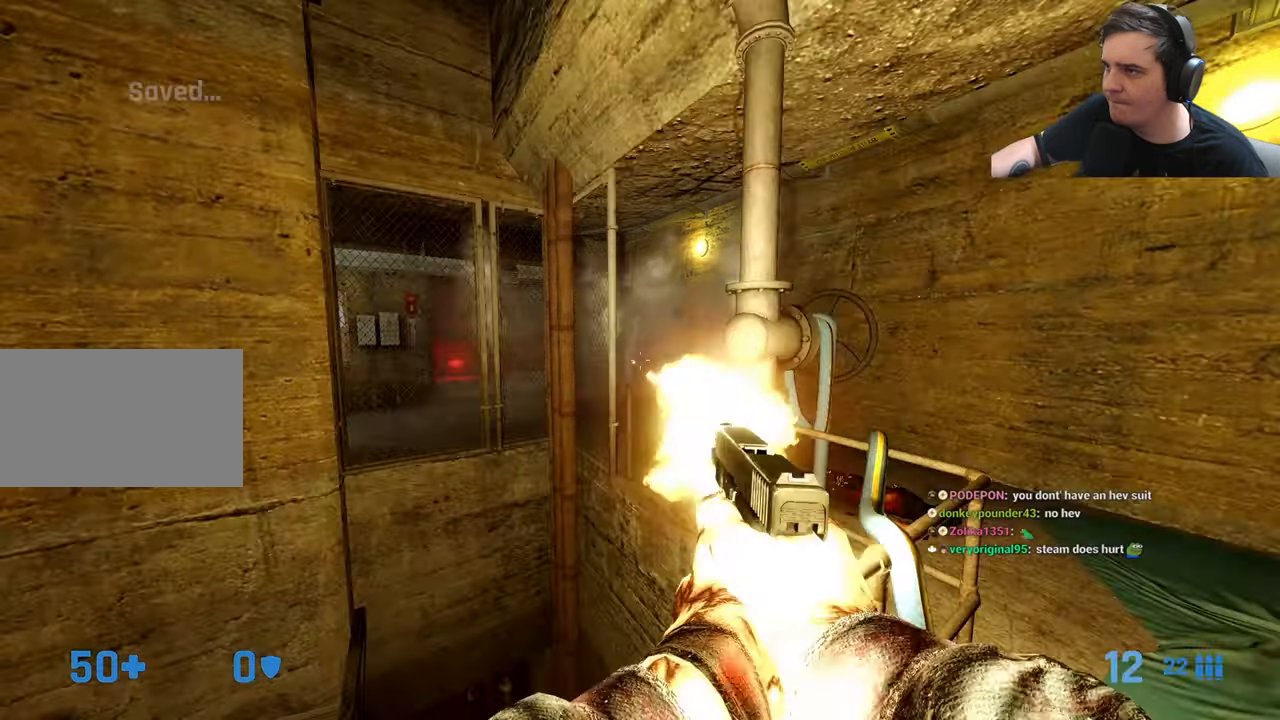
{"keys": ["w"], "events": [[350, "r", "down"], [350, "w", "down"], [384, "r", "up"]]}
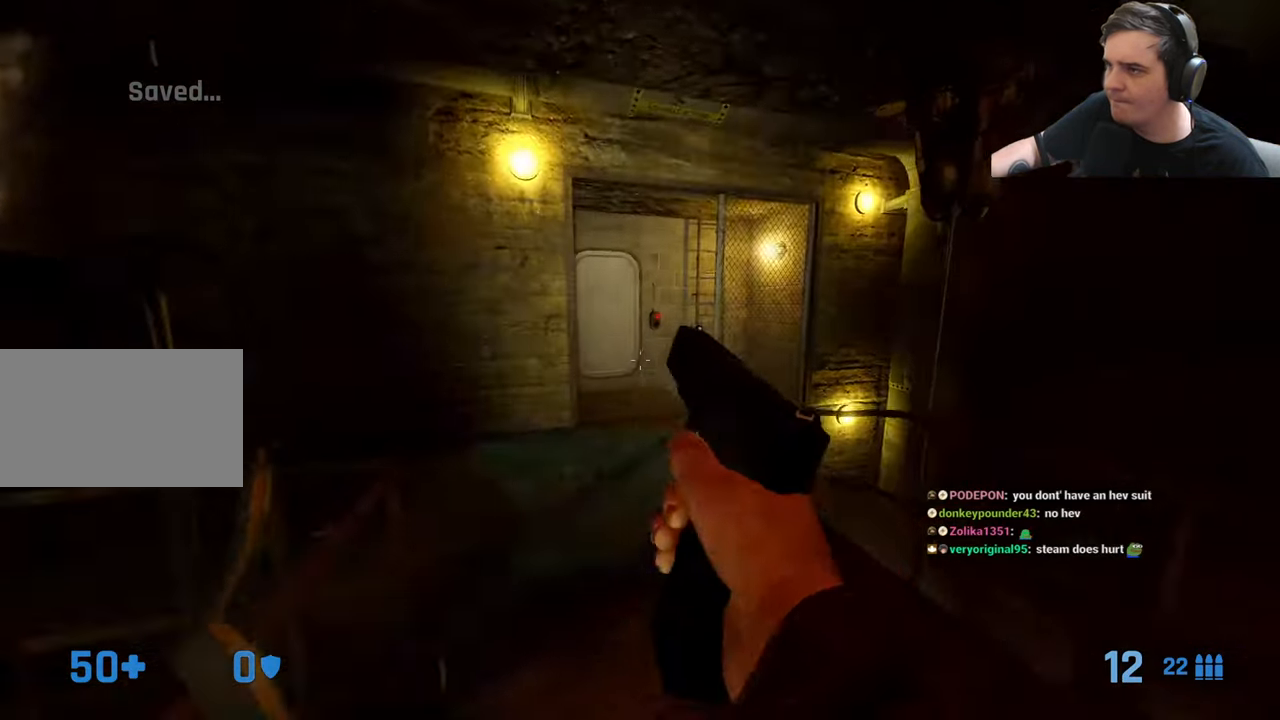
{"keys": ["w"], "events": [[167, "d", "down"], [217, "d", "up"]]}
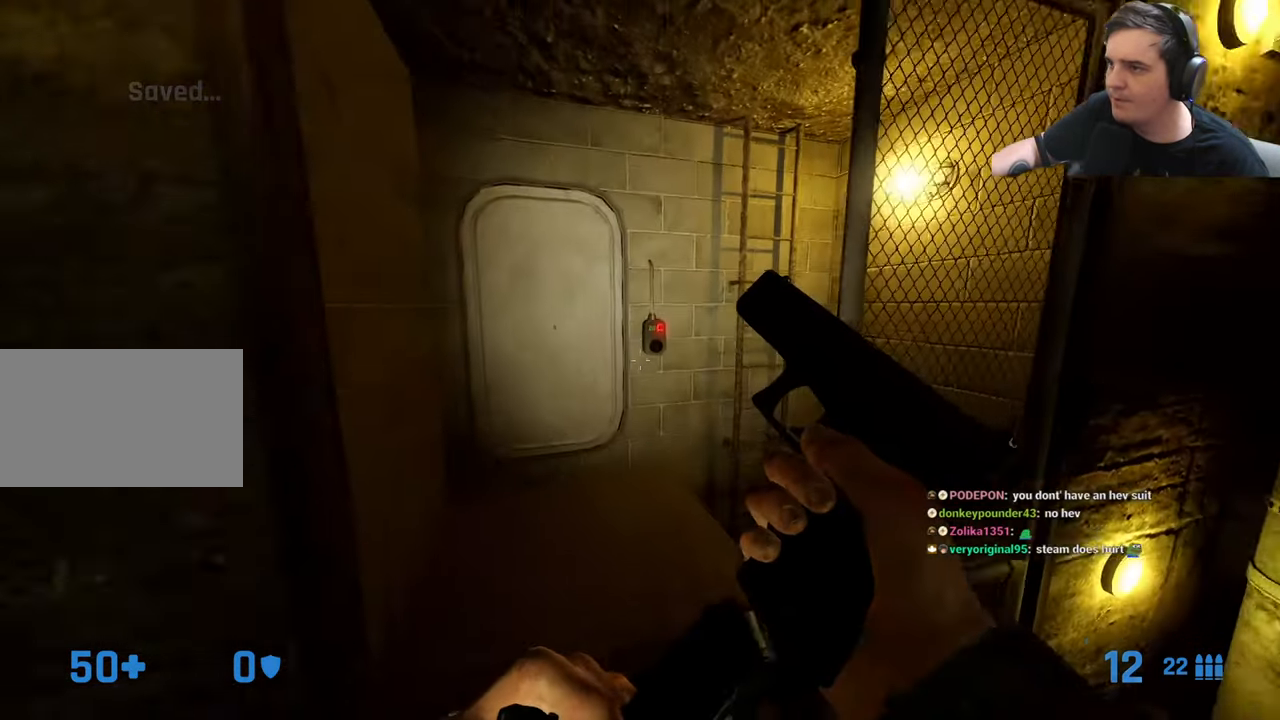
{"keys": [], "events": [[84, "a", "down"], [184, "a", "up"], [184, "w", "up"], [334, "e", "down"], [417, "e", "up"]]}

→ **Aim of the task**: Every word of the data should be reproduced exactly; please omit any pictures.

→ **Reply**:
{"keys": ["w"], "events": [[350, "r", "down"], [350, "w", "down"], [384, "r", "up"]]}
{"keys": ["w"], "events": [[167, "d", "down"], [217, "d", "up"]]}
{"keys": [], "events": [[84, "a", "down"], [184, "a", "up"], [184, "w", "up"], [334, "e", "down"], [417, "e", "up"]]}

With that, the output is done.